India has offered Bangladesh free transportation of goods to any third country using its land ports, airports and seaports. Such arrangement is better known as transit or transshipment. This proposal was made recently during Prime Minister Sheikh Hasina’s visit to India.
If the proposal is implemented, Bangladesh will get some additional benefits in transporting goods mainly to Nepal and Bhutan. Cargo trucks from Bangladesh can go to Nepal and Bhutan via India. The concerned people think that the export of products will increase in both countries.
At present, Bangladesh cannot take goods to any third country using any land port, sea port and airport in India. As Nepal and Bhutan are landlocked countries, there is no opportunity to transport goods by sea. Bangladesh will be able to take advantage of India’s land and air transport of goods using its airports. At present, cargo trucks from Nepal and Bhutan use Indian territory to reach the Bangladesh border to transport both import and export goods.

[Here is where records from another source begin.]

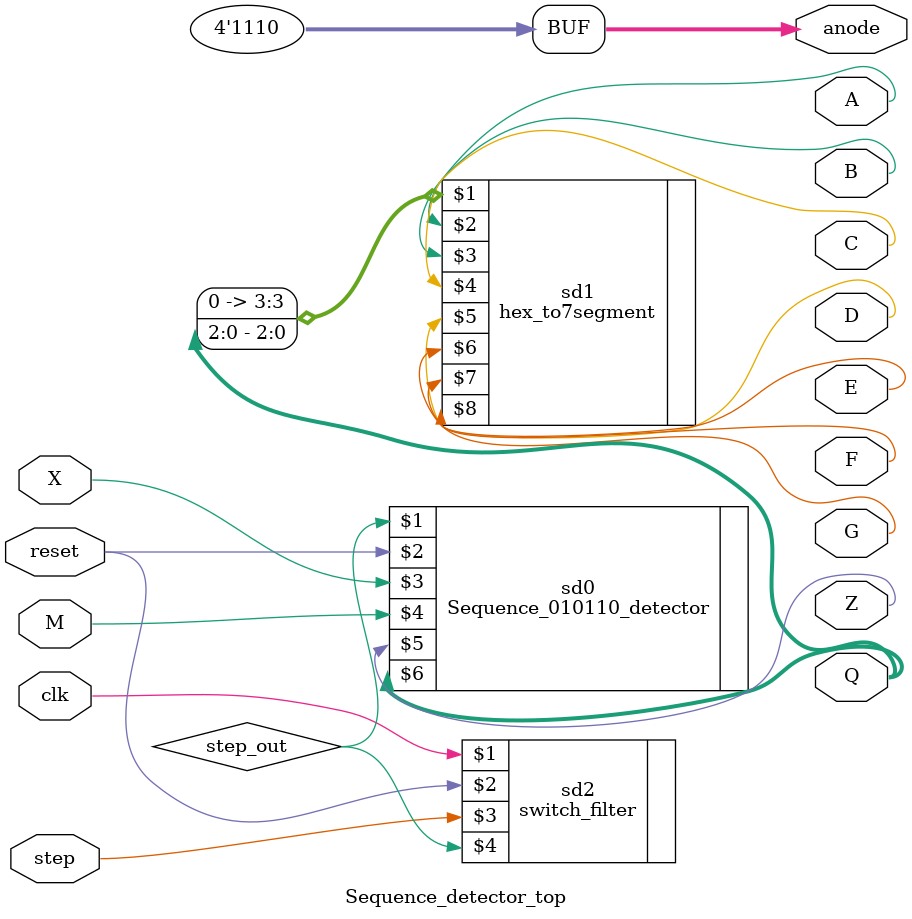
<source format=v>
`timescale 1ns / 1ps
module Sequence_detector_top(clk, reset, step, X, M, Z, Q, A,B,C,D,E,F,G, anode);
   
   input clk,reset;
   input      step;
   input         X;
   input         M;
   output        Z;
   output [2:0]  Q;
   
   // 7segment-display outputs
   output A,B,C,D,E,F,G;
   output [3:0]   anode;
   
   wire step_out;
   
   // The module to check the serial input if it has '010110' pattern
   // in it. Once the module found the pattern, it will return '1'
   // and also display the current state on LEDs
   //                           (     clk, reset, x, m, z, state)
   Sequence_010110_detector sd0 (step_out, reset, X, M, Z, Q);
   
   //
   //              [3:0]hex, a,b,c,d,e,f,g
   hex_to7segment sd1( {1'b0,Q}, A,B,C,D,E,F,G);
   
   // A structural module or top level of clock divider and debounce modules.
   // Make other structural modules easier to access these two modules.
   //               (clk, reset, Step_in, Step_out);
   switch_filter sd2(clk, reset,    step, step_out);

   // Anode control for 7segment display
   // 4 bits represent each node on the display
   // if the node is '0', means turn  on the node
   //            and '1', means turn off the node.
   assign anode = 4'b1110;
   
endmodule

</source>
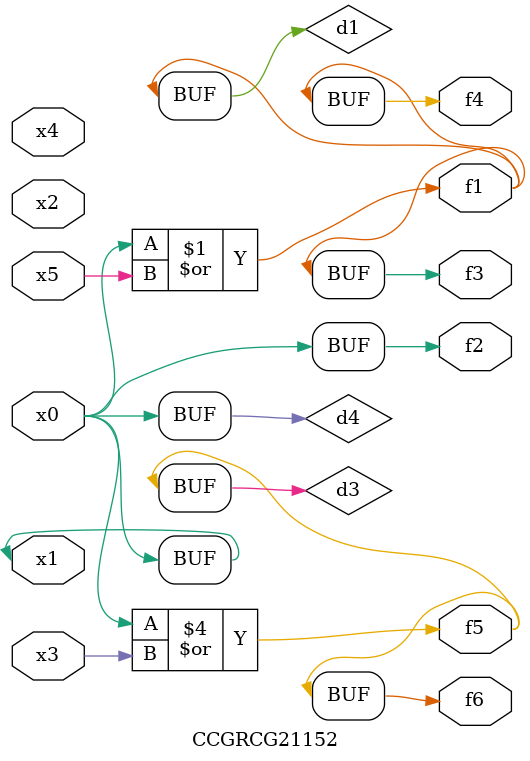
<source format=v>
module CCGRCG21152(
	input x0, x1, x2, x3, x4, x5,
	output f1, f2, f3, f4, f5, f6
);

	wire d1, d2, d3, d4;

	or (d1, x0, x5);
	xnor (d2, x1, x4);
	or (d3, x0, x3);
	buf (d4, x0, x1);
	assign f1 = d1;
	assign f2 = d4;
	assign f3 = d1;
	assign f4 = d1;
	assign f5 = d3;
	assign f6 = d3;
endmodule

</source>
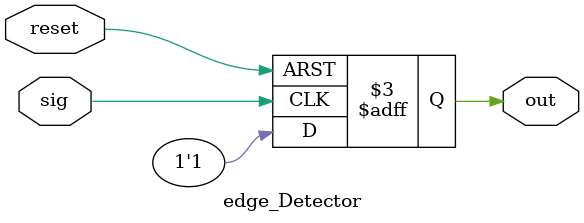
<source format=v>
/**
 *  @brief:调度信息的流向 ， 根据频率调整输出三个数据是什么
 *  @para：sig1,sig2 
 *  @para : first_data,second_data,third_data : 输出的三个数据，根据频率调整三个数据和输入的关系
 */
 module send_controller(Period_by_gate,direct_Period,delta_T,pos_time,mode,first_data,second_data,third_data,high_Frequency);
    input[31:0] Period_by_gate,direct_Period,delta_T,pos_time;
    input[1:0] mode;
    output reg[31:0] first_data;
    output reg[31:0] second_data;
    output reg[31:0] third_data;
    output high_Frequency;
    always
        case (mode)
            2'b11 : begin   if(Period_by_gate < 32'd10000) third_data <= direct_Period; else third_data <= Period_by_gate;  first_data <= delta_T;second_data <= pos_time;end 
            2'b10 : begin   if(Period_by_gate < 32'd10000) first_data <= direct_Period; else first_data <= Period_by_gate;  second_data <= 0;third_data <= 0;end
            2'b01 : begin   if(Period_by_gate < 32'd10000) first_data <= direct_Period; else first_data <= Period_by_gate;   second_data <= 0;third_data <= 0;end
            2'b00 : begin  first_data <= 0;second_data <= 0;third_data <= 0;   end
            default : begin  first_data <= 0;second_data <= 0;third_data <= 0;   end
        endcase
    assign high_Frequency = (Period_by_gate > 32'd10000);
 endmodule 


/**
 *  @brief:调用 edge_Detector 将sig1,sig2的结果合并为一个2bit mode
 *  @para: mode 
 *         2'b10 : sig1 有 sig2 无 
 *         2'b01 : sig1 无 sig2 有
 *         2'b00 : sig1 无 sig2 无
 *         2'b11 : sig1 有 sig2 有
 */
module how_many_inputs(reset_sig,sig1,sig2,mode);
    input reset_sig,sig1,sig2;
    //output reg[1:0] mode = 0;         Might be this works!!!!!?????
    output reg[1:0] mode;
    wire has_one, has_two;

    edge_Detector sig1_detect(sig1, reset_sig, has_one);
    edge_Detector sig2_detect(sig2, reset_sig, has_two);

    //always @(negedge reset_sig)
        //mode <= {has_one,has_two};
    // Just try another way to decribe ------------------------
    //assign mode = @(negedge reset_sig) {has_one,has_two};
    always @(negedge reset_sig)
        mode <= {has_one,has_two};

endmodule

/**
 *  @breif : 接线器：根据mode，将有信号输入的那路信号接到输出上面
 *  ------------------！!bug！!---------------
 *  ------------------输出不稳，不稳定表现在输出常为1 高频(k以上)不稳定时间短，otherwise 不稳定时间长
 */
module wire_controller(sig1,sig2,mode,frequency_input,duty_input);
    input sig1,sig2;
    input[1:0] mode;
    output frequency_input,duty_input;
    assign frequency_input = (mode[1] & sig1) | (mode[0] & sig2);
    assign duty_input = mode[1] & mode[0] & sig1;

endmodule 


/**
 *  @brief:检测 sig的上升沿 reset使其输出为 0 
 *  配合固定频率的reset脉冲，可以卡住门限判断一段时间是否有上升沿
 */
module edge_Detector(sig, reset, out);
    input sig, reset; //< low_Valid
    output reg out;
    always @(posedge sig or negedge reset) begin
        if(~reset)  out <= 0;
        else if(sig) out <= 1'b1;
        else out <= 0;  //< Just try  else necessory???     It works!!!!????
    end 
endmodule





</source>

Apart from this, there is an opportunity to expand trade with those two countries with India’s transit and transshipment facilities by rail through Chilahati-Haldibari and Birol border. Bagdogra Airport near Siliguri in West Bengal is also available.
In 2015, free movement of traffic between Bangladesh, India, Nepal and Bhutan was argued. All countries except Bhutan have ratified it. Under that agreement, there is free movement of passenger and cargo vehicles. Protocols and regulations on how traffic will operate have already been drafted. Now India’s transit and transshipment proposition has taken on a new dimension in this initiative.
In this regard, Center for Policy Dialogue (CPD) Special Fellow Mostafizur Rahman told Prothom Alo, “India’s proposal has increased the opportunity for trade growth in Nepal and Bhutan for the time being. In 2015, the free movement agreement was signed. All the countries concerned would get benefits together if the agreement was implemented. Trucks carrying goods from Bangladesh could have gone directly to Nepal using the territory of India.’ For example, once due to congestion at the capital’s airport, exports were made through the Kolkata airport under special arrangements.
The market for Bangladeshi products is expanding in Nepal and Bhutan. Bangladesh’s Pran-RFL Group, Walton, furniture company Hatil, among others, export products to Nepal. Exports include motorcycles, refrigerators, televisions, furniture, food products, etc. On the other hand, various products including juice, drinks, clothes go to Bhutan.
PRAN-RFL Group is one of the top exporters in Nepal. Kamruzzaman Kamal, marketing director of this group, told Prothom Alo that if India’s proposal is known in detail, it can be said how much the exporters will benefit. If cargo trucks from Bangladesh can go directly to Nepal, the cost, time and hassle will be reduced. He also said that now we have to go to the border of Bangladesh and unload the goods from one truck to another truck. Shipments of goods are repeatedly opened at various borders. There is a danger of spoiling the quality of the product. Nepal now exports goods worth 8 to 1 million dollars per month. India’s proposed transit or transshipment smoothening the journey will further boost exports.
If you want to export goods from Bangladesh to Nepal by land, first you have to take consignment of goods at Banglabandha land port. From there, by Nepal or Indian trucks, the goods go to the Kakarvita border of Nepal, crossing about 34 km of that country’s land, and the Indian water tank. In this way the product reaches Kathmandu or any other place by crossing the border of India. By land, goods are imported from Nepal in the same way and in the same process. Pulses are mainly imported from Nepal.
Again, to export goods to Bhutan, goods trucks go to Burimari border. Later, the truck crossed the border and entered Bhutan through the Jayanagar-Phuentshiling border crossing about 90 km of Indian territory.
According to the sources of the Nepal Embassy in Dhaka, in the fiscal year 2020-21, goods worth 1 thousand 67 crore Nepali rupees have been exported from Bangladesh. On the other hand, goods worth Rs. 67 crore have arrived in Bangladesh from Nepal.